*WHAT TO WORK ON*:
(a) According to the article about Terry Mitropoulos, how many brain operations did he have?
(b) In the article about Terry Mitropoulos, rewrite the paragraph beginning "Hospitalised and in rehabilitation for nearly four years" as a short list that keeps its main facts.
(c) In the article about Terry Mitropoulos, list every compounding effect that the sentence beginning "The compounding effects of Terry's surgeries" names as causing his major stroke.
━━━━━ EXCERPT TO READ ━━━━━
Australia’s miracle man wins a fight no one else could
Defying the odds is a phrase used to admire the extraordinary feats people overcome where the weight of chance is not in their favour. But miracles are entirely different, the odds of favourable outcomes are almost inconceivably impossible - negligible to be exact, which is what makes miracles, just that, miracles.
On the reckoning of all probabilities, Terry Mitropoulos should be dead, but isn’t! Terry is Australia’s own miracle story. His story perverts what we see as defying the odds, and transcends into a realm we can hardly imagine anyone could possibly go through.
His plight redefines human endeavour and inspires in us the notion that hope and faith are powerful mindsets - greater than we have ever known them to be.
The 2016 F.O.T.Y. proved medical experts wrong. In 2010, Terry developed a brain tumour, where his first brain operation became one of 13. His tumour, was the beginning of his fight to stay alive.
Hospitalised and in rehabilitation for nearly four years, Terry’s fight became a monumental battle. In hospital, he contracted a superbug where doctors gave him a 5% chance of living. He was on 72 different types of medication in various combinations but the antibiotics failed. What would kill the bug, was medication from overseas, not available in Australia.
The compounding effects of Terry’s surgeries, the superbug causing a blockage to his spinal cord, spinal surgery to allow his spinal fluid to circulate, a mechanical valve in his brain and two shunts to drain fluid, caused Terry’s body to suffer a major stroke.
Terry Mitropoulos was given the drug from overseas - it killed the superbug but began to destroy his nervous system. It caused Terry to become a paraplegic.
Doctors told Terry he would never walk again. He also lost his sight and hearing – he was a paraplegic that faced not only the news he would ever walk again but either see or hear.
But Terry proved miracles do happen.
Paraplegics almost never or do not ever walk again, nor do people who lose their sight and hearing ever regain their auditory or visual senses. But Terry isn’t just anybody. He showed mental resilience and strength of determination creates amazing paradigm shifts.
He now walks with a cane and has no awareness of the lower part of his body – he says he walks with his eyes. He has regained his sight but endures peripheral damage and double vision and remains deaf in one ear. Terry has his life back, his independence and is no longer reliant on others to live.
━━━━━ SUPPLIED INFORMATION ━━━━━
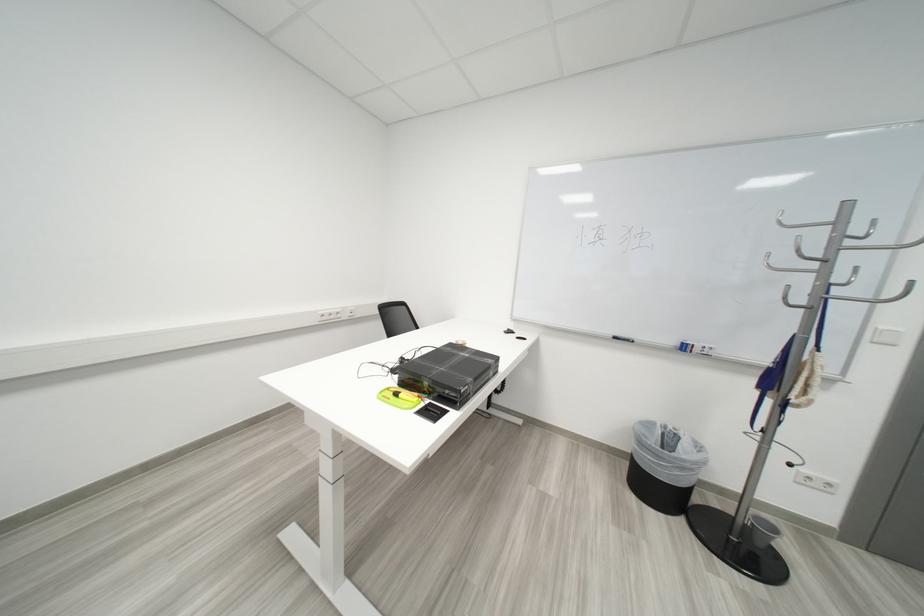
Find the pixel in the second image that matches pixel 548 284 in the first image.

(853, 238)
━━━━━
*SOLUTIONS FOR EACH TASK*:
(a) 13

(b)
- Terry spent nearly four years in hospital and rehabilitation.
- In hospital he caught a superbug, and doctors gave him a 5% chance of living.
- He took 72 different types of medication in various combinations, but the antibiotics failed.
- The only medication that would kill the bug came from overseas and was not available in Australia.

(c)
- His surgeries
- The superbug causing a blockage to his spinal cord
- Spinal surgery to allow his spinal fluid to circulate
- A mechanical valve in his brain
- Two shunts to drain fluid